What to do: The copy should hold exactly the lines below from the one that contains "язаться с нами" through the one that contains "公式ショップ（商品一覧）：" and nothing else, so no pictures.
=== Section Start ===
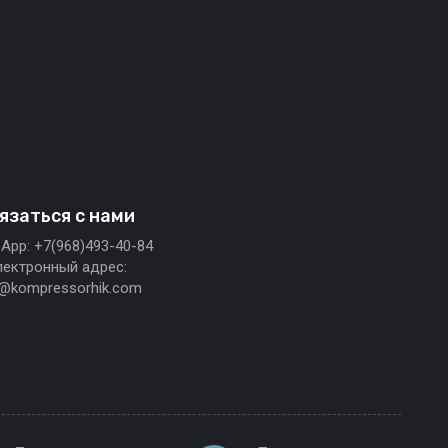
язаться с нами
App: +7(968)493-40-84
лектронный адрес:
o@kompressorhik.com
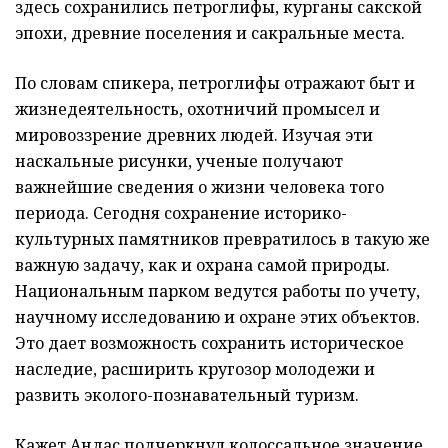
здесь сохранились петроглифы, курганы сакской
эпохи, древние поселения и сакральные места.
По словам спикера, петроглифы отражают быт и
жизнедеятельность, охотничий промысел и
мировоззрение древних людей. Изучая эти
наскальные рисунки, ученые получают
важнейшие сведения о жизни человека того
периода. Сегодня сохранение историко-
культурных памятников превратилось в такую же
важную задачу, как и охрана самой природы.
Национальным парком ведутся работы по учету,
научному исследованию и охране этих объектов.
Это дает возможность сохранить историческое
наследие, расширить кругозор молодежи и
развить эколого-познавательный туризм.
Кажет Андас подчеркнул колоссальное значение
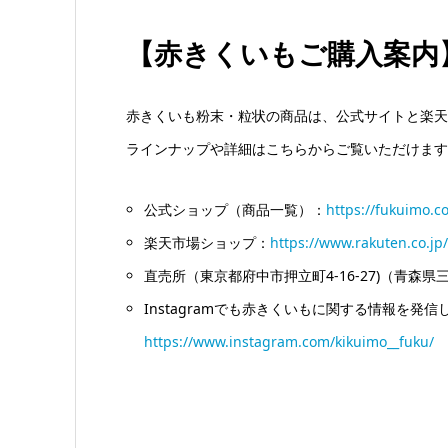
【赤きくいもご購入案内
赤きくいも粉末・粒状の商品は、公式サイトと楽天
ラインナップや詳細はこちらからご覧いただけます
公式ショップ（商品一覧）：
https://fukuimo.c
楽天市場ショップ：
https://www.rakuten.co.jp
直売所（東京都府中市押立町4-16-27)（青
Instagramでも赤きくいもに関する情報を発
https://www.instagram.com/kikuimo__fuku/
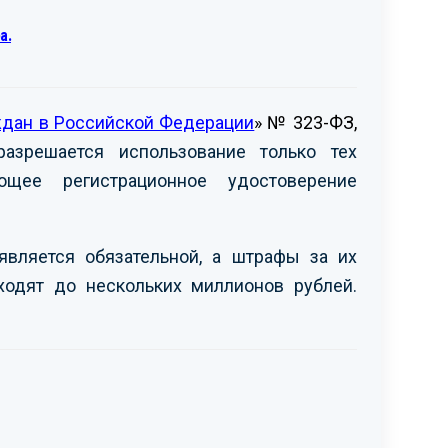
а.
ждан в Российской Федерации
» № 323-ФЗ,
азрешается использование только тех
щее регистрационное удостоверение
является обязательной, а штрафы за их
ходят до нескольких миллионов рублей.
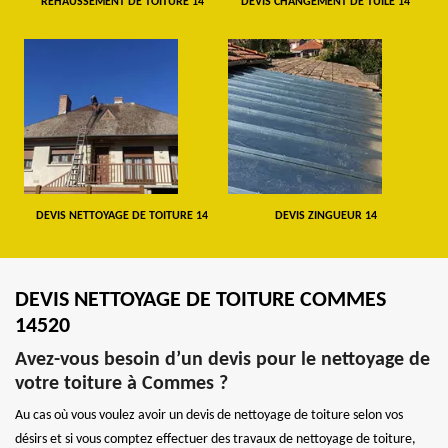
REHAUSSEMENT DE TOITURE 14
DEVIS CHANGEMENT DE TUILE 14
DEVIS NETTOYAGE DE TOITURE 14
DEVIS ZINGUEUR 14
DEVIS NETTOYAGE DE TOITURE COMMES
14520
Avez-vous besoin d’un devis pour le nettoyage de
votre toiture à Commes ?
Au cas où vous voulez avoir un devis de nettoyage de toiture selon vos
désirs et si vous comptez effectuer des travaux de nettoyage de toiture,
=== Section End ===
=== Section Start ===
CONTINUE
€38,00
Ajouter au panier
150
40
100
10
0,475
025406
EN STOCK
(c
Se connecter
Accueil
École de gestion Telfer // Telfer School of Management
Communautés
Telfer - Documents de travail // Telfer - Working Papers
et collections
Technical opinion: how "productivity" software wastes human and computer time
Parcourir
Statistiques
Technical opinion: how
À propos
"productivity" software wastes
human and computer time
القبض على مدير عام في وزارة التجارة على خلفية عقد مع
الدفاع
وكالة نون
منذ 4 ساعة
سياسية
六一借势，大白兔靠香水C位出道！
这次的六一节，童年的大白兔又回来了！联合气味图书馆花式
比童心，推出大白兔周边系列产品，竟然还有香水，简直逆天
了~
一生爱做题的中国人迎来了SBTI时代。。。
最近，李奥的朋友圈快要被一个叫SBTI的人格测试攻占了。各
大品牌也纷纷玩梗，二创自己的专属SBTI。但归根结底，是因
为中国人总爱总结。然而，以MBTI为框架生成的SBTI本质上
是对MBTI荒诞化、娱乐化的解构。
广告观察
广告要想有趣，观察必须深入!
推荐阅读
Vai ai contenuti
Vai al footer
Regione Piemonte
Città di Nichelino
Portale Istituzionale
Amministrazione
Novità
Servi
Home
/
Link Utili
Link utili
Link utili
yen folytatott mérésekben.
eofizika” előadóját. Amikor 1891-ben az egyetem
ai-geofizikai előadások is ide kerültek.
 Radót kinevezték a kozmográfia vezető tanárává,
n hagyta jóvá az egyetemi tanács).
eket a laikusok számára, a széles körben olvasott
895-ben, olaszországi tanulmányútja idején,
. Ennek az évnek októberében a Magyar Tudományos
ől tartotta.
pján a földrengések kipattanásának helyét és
=== Section End ===
=== Section Start ===
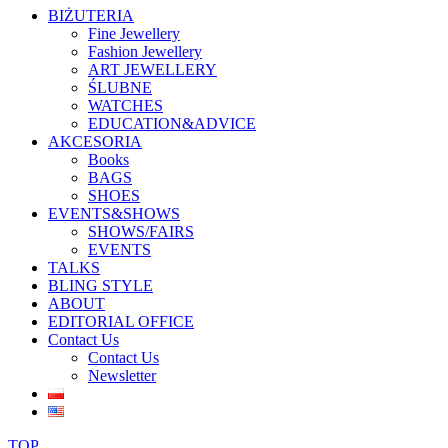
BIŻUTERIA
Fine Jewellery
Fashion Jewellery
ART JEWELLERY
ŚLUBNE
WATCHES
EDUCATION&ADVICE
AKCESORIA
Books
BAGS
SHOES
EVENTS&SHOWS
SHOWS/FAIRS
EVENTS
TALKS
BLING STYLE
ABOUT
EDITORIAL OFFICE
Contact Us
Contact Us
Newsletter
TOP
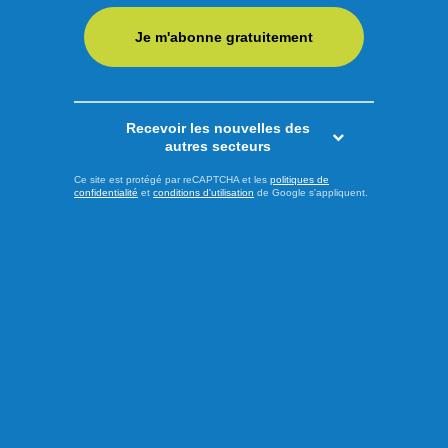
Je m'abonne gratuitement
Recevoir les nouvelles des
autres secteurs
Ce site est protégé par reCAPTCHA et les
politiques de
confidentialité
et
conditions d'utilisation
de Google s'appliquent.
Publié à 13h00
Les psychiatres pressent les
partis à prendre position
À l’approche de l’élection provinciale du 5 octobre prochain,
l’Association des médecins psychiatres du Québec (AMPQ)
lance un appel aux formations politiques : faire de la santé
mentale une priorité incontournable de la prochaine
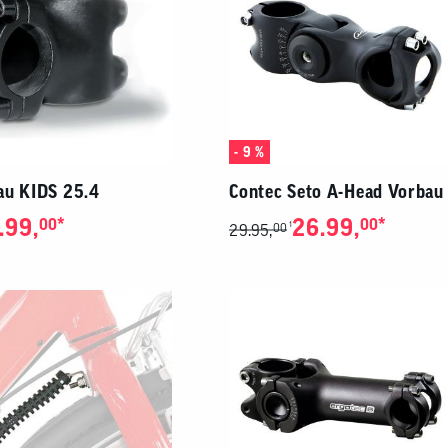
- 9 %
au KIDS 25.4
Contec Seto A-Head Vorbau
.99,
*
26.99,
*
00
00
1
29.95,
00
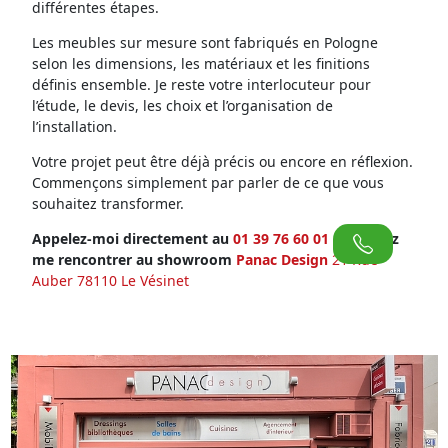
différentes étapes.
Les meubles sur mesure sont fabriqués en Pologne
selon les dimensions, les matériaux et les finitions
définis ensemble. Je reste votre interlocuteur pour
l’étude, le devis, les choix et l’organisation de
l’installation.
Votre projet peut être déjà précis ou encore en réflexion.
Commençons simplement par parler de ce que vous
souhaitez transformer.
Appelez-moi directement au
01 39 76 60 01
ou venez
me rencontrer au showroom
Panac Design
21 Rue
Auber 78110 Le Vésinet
=== Section End ===
Answer box:
язаться с нами
App: +7(968)493-40-84
лектронный адрес:
o@kompressorhik.com
здесь сохранились петроглифы, курганы сакской
эпохи, древние поселения и сакральные места.
По словам спикера, петроглифы отражают быт и
жизнедеятельность, охотничий промысел и
мировоззрение древних людей. Изучая эти
наскальные рисунки, ученые получают
важнейшие сведения о жизни человека того
периода. Сегодня сохранение историко-
культурных памятников превратилось в такую же
важную задачу, как и охрана самой природы.
Национальным парком ведутся работы по учету,
научному исследованию и охране этих объектов.
Это дает возможность сохранить историческое
наследие, расширить кругозор молодежи и
развить эколого-познавательный туризм.
Кажет Андас подчеркнул колоссальное значение
【赤きくいもご購入案内
赤きくいも粉末・粒状の商品は、公式サイトと楽天
ラインナップや詳細はこちらからご覧いただけます
公式ショップ（商品一覧）：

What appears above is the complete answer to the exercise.